Later, he revealed that even his own family is frustrated by failed attempts to create lasting peace in the region.

“What after? What after Hamas? What happens then? What happens in Gaza? What rights do the Palestinian people have? I am working to make sure we finally get a two-state solution. The only solution: for two people to live in peace, security and dignity,” Biden said. “It is one of the hardest, most complicated problems in the world. There’s nothing easy about it. I know it angers and frustrates many of you, including my family.”

As the graduates filed in for the ceremony Sunday, some were noticeably wearing Palestinian flags and keffiyehs, a headdress typically worn by men in the Middle East, draped around their shoulders.

While there were no disruptive protests, students and faculty showed their opposition in other ways. A handful of graduates turned their chairs when Biden spoke. One faculty member stood with her back turned away from the president with her right fist raised.

Notably, there was an age divide in support among Morehouse graduates: The alumni sitting to the left gave standing ovations during and after Biden’s speech, while the 2024 graduating class mainly remained seated throughout.

While Biden spoke, faculty held up the Democratic Republic of Congo’s flag prominently behind him. The country is involved in its own humanitarian crisis stemming from unprecedented violence in the country.

Morehouse’s valedictorian delivered remarks before Biden, saying that in honor of the school’s legacy, he felt it was right to call for a cease-fire.

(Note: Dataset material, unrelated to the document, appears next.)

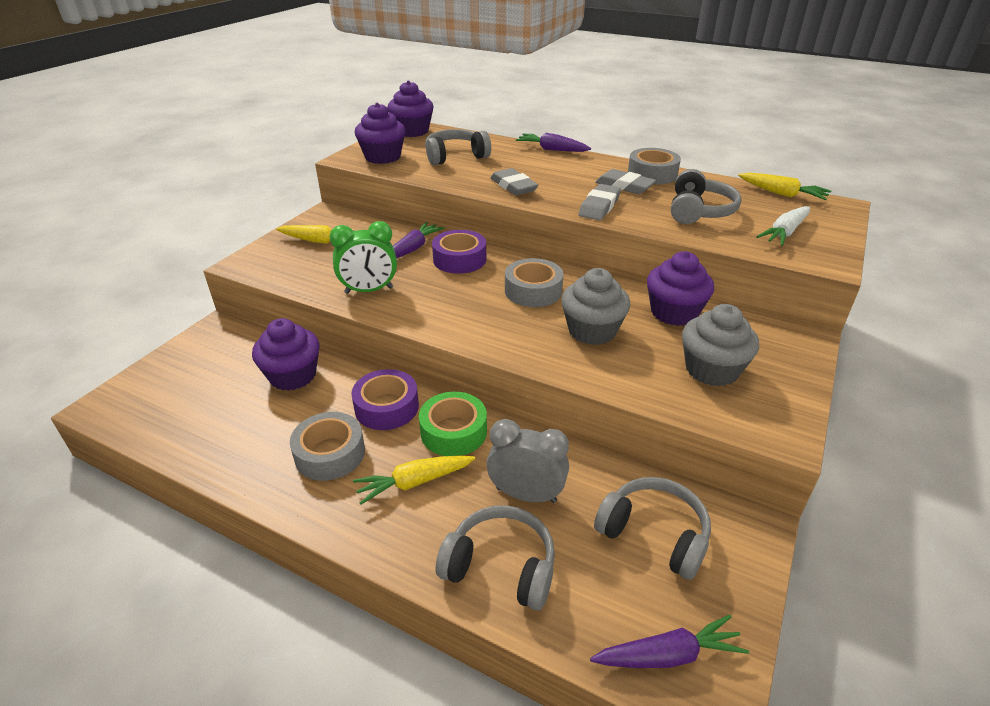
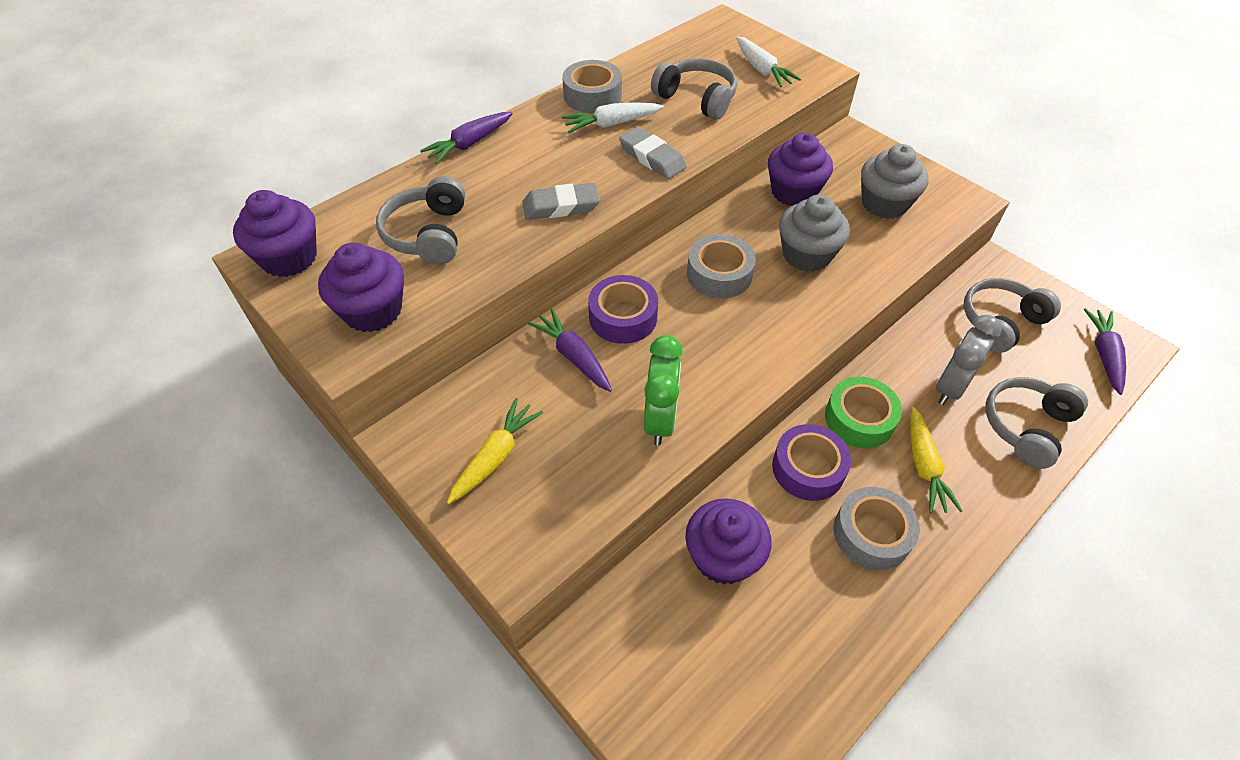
camera: 70 degrees left, 15 degrees up
grey eraser [595,169,657,194] -> white carrot [562,102,664,133]
yellow carrot [738,173,831,200] -> none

“It is only right for the class of 2024 to utilize any platform provided to stand in solidarity with peace and justice,” Fletcher said. “The Israel-Gaza conflict has plagued the people of its region for generations.”

“It is my stance as a Morehouse man — nay, as a human being — to call for an immediate and permanent cease-fire in the Gaza strip,” Fletcher said. “Hear the people of this world sing the song of righteous justice.”

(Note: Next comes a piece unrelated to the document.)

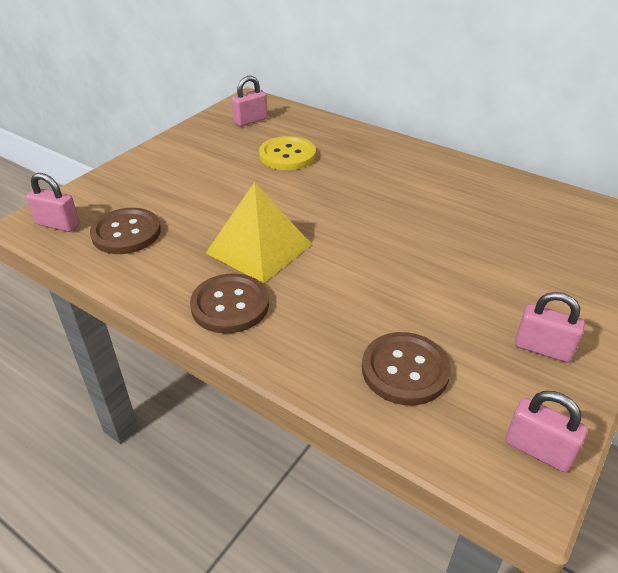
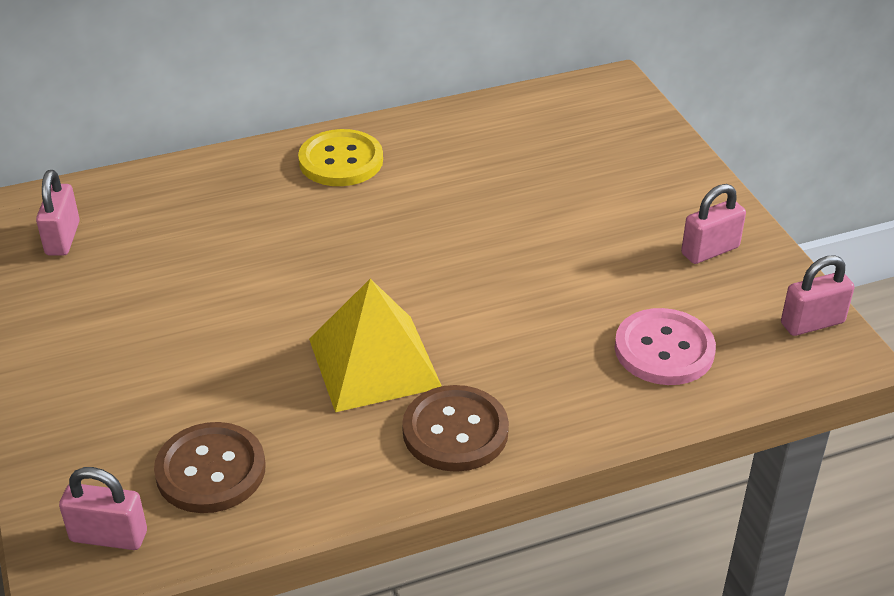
camera: 55 degrees left, 0 degrees up
pink padlock [26,173,80,232] -> pink padlock turned 45 degrees clockwise [59,467,147,550]
yellow button [259,136,316,170] -> yellow button moved to [298,129,383,186]
brown button [362,332,451,405] -> pink button [615,308,716,385]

Biden looked pensive and stoic as he was seated behind Fletcher and clapped after the valedictorian called for an immediate and permanent cease-fire.

Biden later noted he’s also called for a cease-fire in Gaza.

“It’s a humanitarian crisis in Gaza. That’s why I’ve called for an immediate cease-fire. An immediate cease-fire, stop the fighting. Bring the hostages back,” Biden said. “I’ve been working on a deal as we speak. Working around the clock to … get more aid into Gaza, rebuild Gaza.”

The Rev. Hardy Spurgeon Bennings III, who offered a prayer at the start of the ceremony, also addressed the war in Gaza and conflicts in other regions, saying the young men graduating should hold those in power accountable and call for protecting human life everywhere.

“God, make this class those men with a moral conscience that will cause this country to be mindful of its moral duty,” he said, later adding: “Make these men men who will hold our communities and our country accountable for valuing human life.”

“Whether it is a baby in a mother’s womb, or whether it is a baby who a mother expects to come home in the afternoon, whether it’s a child in an underprivileged school or a charter school, whether they live in Israel or Palestine, Ukraine or Russia, the Congo or Haiti, God, give us men who will value life and call us to accountability,” the reverend said.

Biden’s speech came during an election year in a key swing state in front of a key voting bloc — Morehouse is one of the country’s most famous historically Black colleges — and after much speculation over how he would be received.

Polling shows Biden faces headwinds to win over some young and Black voters who voted for him in 2020, and protests erupted in recent months on college campuses across the United States over the president’s handling of the war in Gaza. Morehouse ultimately decided not to rescind Biden’s invitation to speak at its commencement, and a vote was held to confirm he would be granted an honorary doctorate.